▶ [Textauszug]:

# # # # # # #

Lange stand es Spitz auf Knopf, ob sich ein Vermittlungsausschuss vermeiden lässt – vor allem, weil sich neben Bayern die Schwergewichte Baden-Württemberg und NRW mit jeweils 6 Stimmen früh für einen VA ausgesprochen hatten. Etliche kleinere Länder tendierten anfangs dazu, dem zu folgen, oder haben sich jedenfalls im Vorfeld nicht klar gegen einen VA positioniert. Erst wenige Tage vor der entscheidenden Bundesratssitzung am 22. März drehte sich der Wind, vor allem wegen eines Schachzugs von Bundesgesundheitsminister Karl Lauterbach: Er brachte eine sogenannte Protokollerklärung ins Spiel, mit der die Bedenken der Länder aufgegriffen werden sollten, um die Zweifler in den Landesregierungen, insbes. aus den Ampelparteien, umzustimmen. Dies ging einher mit der drastischen Warnung, das CanG werde „sterben“, wenn man es in den Vermittlungsausschuss schickt.
Niemand hatte das Instrument der Protokollerklärung zuvor wirklich auf dem Schirm. Deshalb wollen wir kurz analysieren und einordnen: Was ist das eigentlich? Was steht drin? Und was bedeutet das nun? Die Protokollerklärung im Wortlaut findet ihr hier als PDF.
Bei der Protokollerklärung handelt es sich im Prinzip um eine Absichtserklärung der Bundesregierung. Bedenken und Änderungswünsche, die die Länder in Bezug auf das CanG geäußert hatten, werden darin adressiert. So begegnet Karl Lauterbach und das BMG der Kritik, die Interessen der Länder würden nicht ausreichend gehört bzw. berücksichtigt. Rechtlich bindend ist der Inhalt der Protokollerklärung erst einmal nicht, zumindest aber wird damit dokumentiert, dass bestimmte Aspekte des Gesetzes noch einmal geprüft oder zeitnah nachgeschärft werden sollen. Die Abstimmung der Länder erfolgt dann unter dieser Prämisse, in diesem Fall: Aufgrund dessen, was Karl Lauterbach zu Protokoll gegeben und somit (ein Stück weit) zugesagt hat, haben einige Länder am Ende durch Enthaltung auf die Anrufung des VA verzichtet.

# # # # # # #

▶ [Vorliegende Daten]:

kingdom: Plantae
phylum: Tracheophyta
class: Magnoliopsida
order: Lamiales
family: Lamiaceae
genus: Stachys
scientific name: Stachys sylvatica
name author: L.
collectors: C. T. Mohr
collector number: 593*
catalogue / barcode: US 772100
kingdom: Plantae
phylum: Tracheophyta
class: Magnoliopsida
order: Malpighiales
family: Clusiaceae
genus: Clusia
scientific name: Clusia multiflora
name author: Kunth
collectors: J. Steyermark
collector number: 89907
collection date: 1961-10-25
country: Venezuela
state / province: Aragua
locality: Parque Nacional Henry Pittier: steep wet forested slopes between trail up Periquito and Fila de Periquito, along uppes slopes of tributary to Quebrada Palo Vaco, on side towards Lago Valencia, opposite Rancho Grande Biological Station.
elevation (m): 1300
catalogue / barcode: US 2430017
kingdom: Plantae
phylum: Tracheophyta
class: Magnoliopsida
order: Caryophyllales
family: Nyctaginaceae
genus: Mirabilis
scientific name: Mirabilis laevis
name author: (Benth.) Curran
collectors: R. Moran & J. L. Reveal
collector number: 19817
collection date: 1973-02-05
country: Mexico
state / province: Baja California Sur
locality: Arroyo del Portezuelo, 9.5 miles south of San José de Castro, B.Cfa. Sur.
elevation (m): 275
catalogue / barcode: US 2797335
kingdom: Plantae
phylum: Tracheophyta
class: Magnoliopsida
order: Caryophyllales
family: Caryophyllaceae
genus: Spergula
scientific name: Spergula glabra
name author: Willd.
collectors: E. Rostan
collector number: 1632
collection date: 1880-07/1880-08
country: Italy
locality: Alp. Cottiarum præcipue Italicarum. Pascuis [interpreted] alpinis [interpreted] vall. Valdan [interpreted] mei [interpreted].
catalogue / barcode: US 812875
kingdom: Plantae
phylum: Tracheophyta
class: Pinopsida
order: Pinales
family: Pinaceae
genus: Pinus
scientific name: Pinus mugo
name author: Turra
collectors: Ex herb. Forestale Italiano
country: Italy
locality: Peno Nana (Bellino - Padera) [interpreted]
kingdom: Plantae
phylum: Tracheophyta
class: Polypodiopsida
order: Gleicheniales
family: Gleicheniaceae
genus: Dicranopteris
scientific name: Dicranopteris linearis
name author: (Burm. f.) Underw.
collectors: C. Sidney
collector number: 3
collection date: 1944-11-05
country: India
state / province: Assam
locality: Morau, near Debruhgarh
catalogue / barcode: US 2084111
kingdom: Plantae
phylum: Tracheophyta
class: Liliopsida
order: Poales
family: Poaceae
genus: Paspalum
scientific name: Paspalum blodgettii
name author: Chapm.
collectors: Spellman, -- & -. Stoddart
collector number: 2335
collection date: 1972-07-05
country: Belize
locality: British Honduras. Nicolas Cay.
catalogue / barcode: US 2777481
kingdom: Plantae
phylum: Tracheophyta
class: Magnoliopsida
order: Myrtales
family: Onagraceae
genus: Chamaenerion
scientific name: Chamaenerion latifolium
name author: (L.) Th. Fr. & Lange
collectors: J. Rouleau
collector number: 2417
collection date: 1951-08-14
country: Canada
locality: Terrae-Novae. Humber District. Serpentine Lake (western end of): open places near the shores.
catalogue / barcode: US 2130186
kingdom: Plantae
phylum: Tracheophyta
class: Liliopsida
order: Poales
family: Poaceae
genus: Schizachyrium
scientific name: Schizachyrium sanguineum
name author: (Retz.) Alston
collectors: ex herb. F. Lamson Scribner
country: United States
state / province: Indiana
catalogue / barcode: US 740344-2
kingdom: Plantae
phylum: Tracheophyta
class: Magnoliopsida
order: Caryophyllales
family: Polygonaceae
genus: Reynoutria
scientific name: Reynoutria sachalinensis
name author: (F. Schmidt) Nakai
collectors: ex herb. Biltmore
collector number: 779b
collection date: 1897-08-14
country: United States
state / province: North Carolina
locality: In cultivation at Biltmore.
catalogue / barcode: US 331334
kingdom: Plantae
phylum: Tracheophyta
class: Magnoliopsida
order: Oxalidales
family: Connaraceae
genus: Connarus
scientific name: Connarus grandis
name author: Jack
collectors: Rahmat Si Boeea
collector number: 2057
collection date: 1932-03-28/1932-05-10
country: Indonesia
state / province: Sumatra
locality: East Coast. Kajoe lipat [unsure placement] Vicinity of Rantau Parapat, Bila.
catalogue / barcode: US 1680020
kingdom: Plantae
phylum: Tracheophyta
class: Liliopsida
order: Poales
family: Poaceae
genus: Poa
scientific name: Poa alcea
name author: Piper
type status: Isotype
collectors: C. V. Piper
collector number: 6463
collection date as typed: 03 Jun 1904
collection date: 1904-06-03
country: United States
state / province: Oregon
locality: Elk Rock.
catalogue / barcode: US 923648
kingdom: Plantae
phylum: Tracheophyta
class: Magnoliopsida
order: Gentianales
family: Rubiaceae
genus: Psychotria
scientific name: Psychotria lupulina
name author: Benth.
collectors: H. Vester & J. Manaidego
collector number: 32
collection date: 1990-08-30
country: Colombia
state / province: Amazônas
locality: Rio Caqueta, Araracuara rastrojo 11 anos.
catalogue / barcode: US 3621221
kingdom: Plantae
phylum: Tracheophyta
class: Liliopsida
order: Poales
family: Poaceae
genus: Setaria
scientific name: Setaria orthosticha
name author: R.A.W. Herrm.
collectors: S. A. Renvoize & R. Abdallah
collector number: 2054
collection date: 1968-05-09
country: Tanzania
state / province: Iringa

# # # # # # #

▶ [Aufgabe 1]: Gib aus dem Text über die Protokollerklärung den Abschnitt wieder, der mit den Worten „Niemand hatte das“ beginnt und mit „hier als PDF.“ endet. Ändere ihn dabei so, dass „Schirm“ durch „Radar“ ersetzt ist.
▶ [Aufgabe 2]: Suche aus der Auflistung jede Zeile heraus, in der die Zeichenfolge „number“ vorkommt, und kopiere sie; Groß- und Kleinschreibung sind dabei zu beachten.

▶ [Richtige Antwort 1]:
Niemand hatte das Instrument der Protokollerklärung zuvor wirklich auf dem Radar. Deshalb wollen wir kurz analysieren und einordnen: Was ist das eigentlich? Was steht drin? Und was bedeutet das nun? Die Protokollerklärung im Wortlaut findet ihr hier als PDF.

▶ [Richtige Antwort 2]:
collector number: 593*
collector number: 89907
collector number: 19817
collector number: 1632
collector number: 3
collector number: 2335
collector number: 2417
collector number: 779b
collector number: 2057
collector number: 6463
collector number: 32
collector number: 2054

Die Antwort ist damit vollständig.